The last issue is that of damages. Obviously one can characterize a cut on a thumb as not meriting an award of $21,000. One can compare this with other verdicts and judgments for other injuries. But there is no rule of thumb that can furnish a sure guide to fairness. Given the evidence that the injury would cause the plaintiff, not merely annoyance and disability, but persistent and often acute pain for the expected fifty-five remaining years of her life, we cannot say that the damages were excessive as a matter of law.
Affirmed.
I concur in affirmance, but have a few words of explanation of my position regarding the use of the accident report made to the Coast Guard and, also, the allowance of the expert in motorboat operation to testify as he did to the cause of the accident. As to the former, if error there was, and I am not convinced there was none, it was harmless. The discrepancies between the witness' live testimony and his report, considered in the context of all the evidence, I think could not have affected the result reached by the judge who decided the case.

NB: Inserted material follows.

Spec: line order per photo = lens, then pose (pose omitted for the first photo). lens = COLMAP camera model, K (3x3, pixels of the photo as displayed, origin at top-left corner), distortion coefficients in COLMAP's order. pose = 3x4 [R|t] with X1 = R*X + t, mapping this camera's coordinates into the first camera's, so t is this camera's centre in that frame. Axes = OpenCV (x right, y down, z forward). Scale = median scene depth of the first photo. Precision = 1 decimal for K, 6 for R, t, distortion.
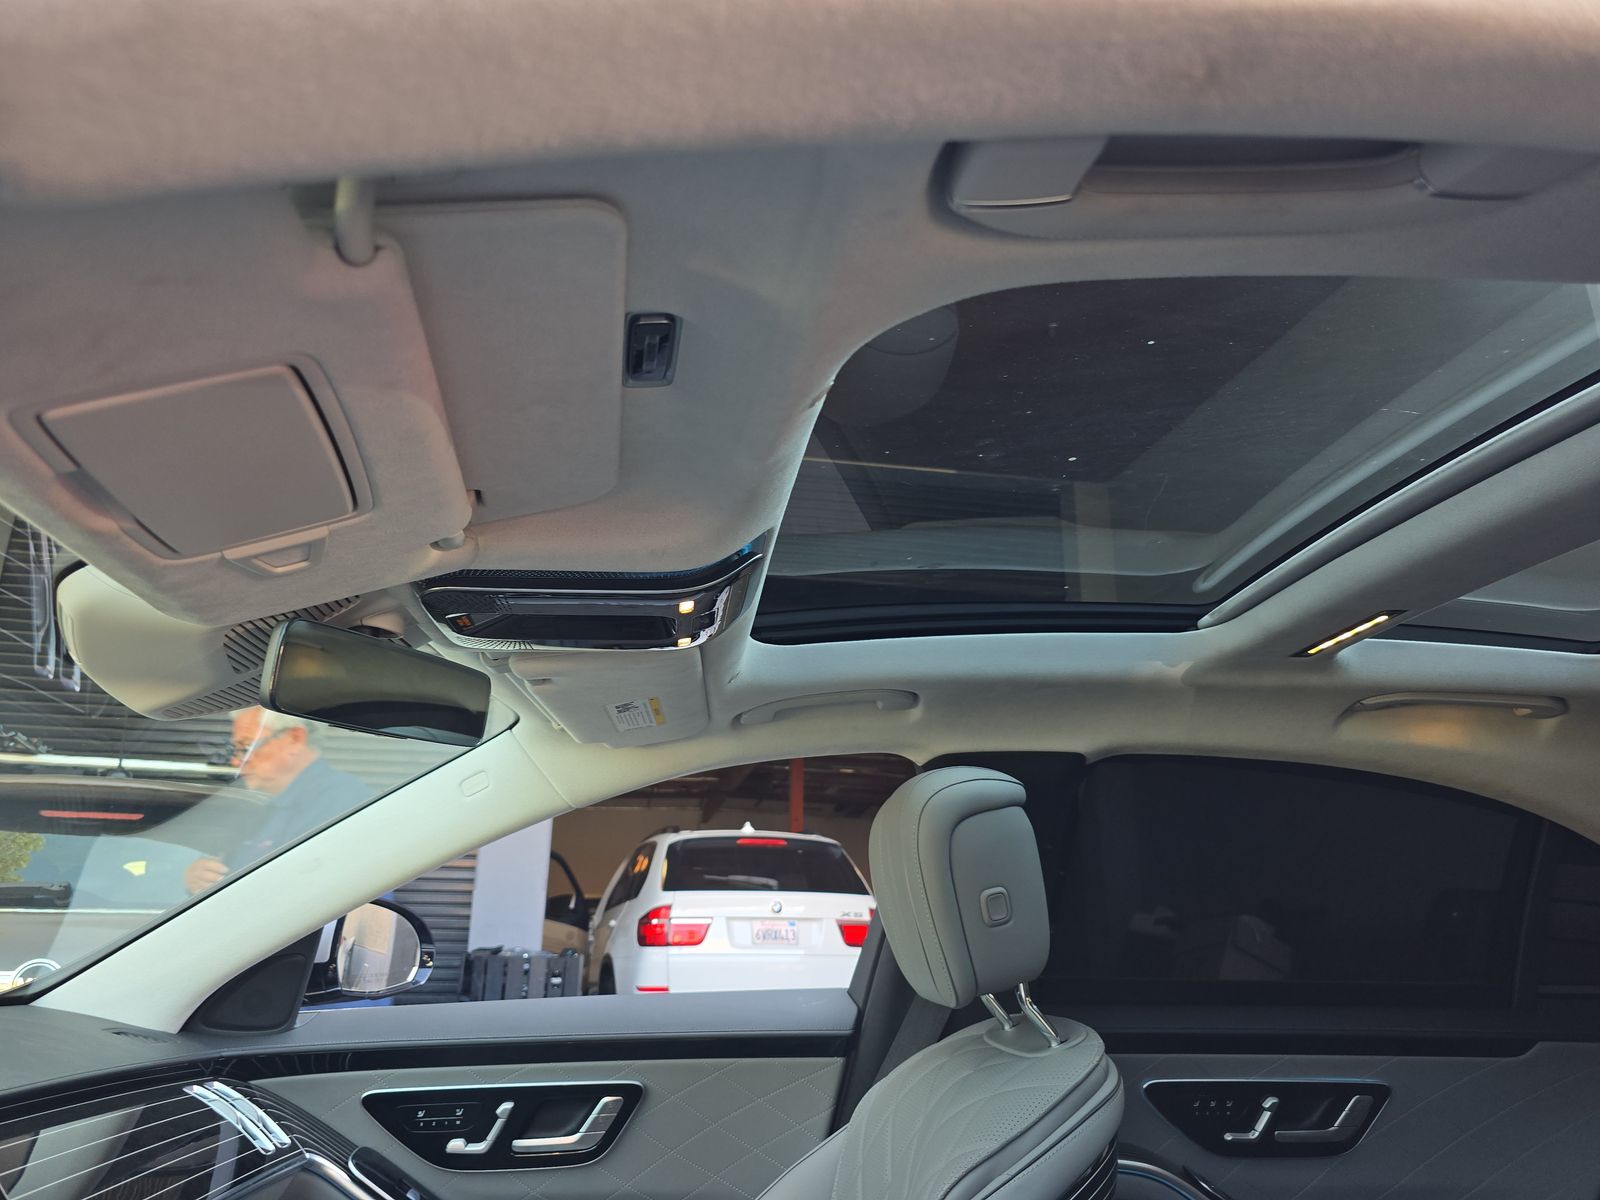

As to the expert's testimony, I am not ready to accede to the correctness of permitting him to testify as to the cause of the accident. See 2 Jones, Evidence § 417, at 787 (5th ed.), though Mr. Wigmore apparently sees no difficulty. 7 Wigmore, Evidence § 1921, at 18 (3d ed.). Had this been a jury trial I might feel obliged to reverse; but a judge alone decided the case, and when objection to the testimony was made the judge stated, "It is his opinion, that is all." True, the fact that it was his opinion on the ultimate question poses the problem, but the statement of the judge indicates she was more perceptive about the matter than a jury might have been.
On the case as a whole, I find no firm ground for reversal, nowithstanding the doubts I have expressed.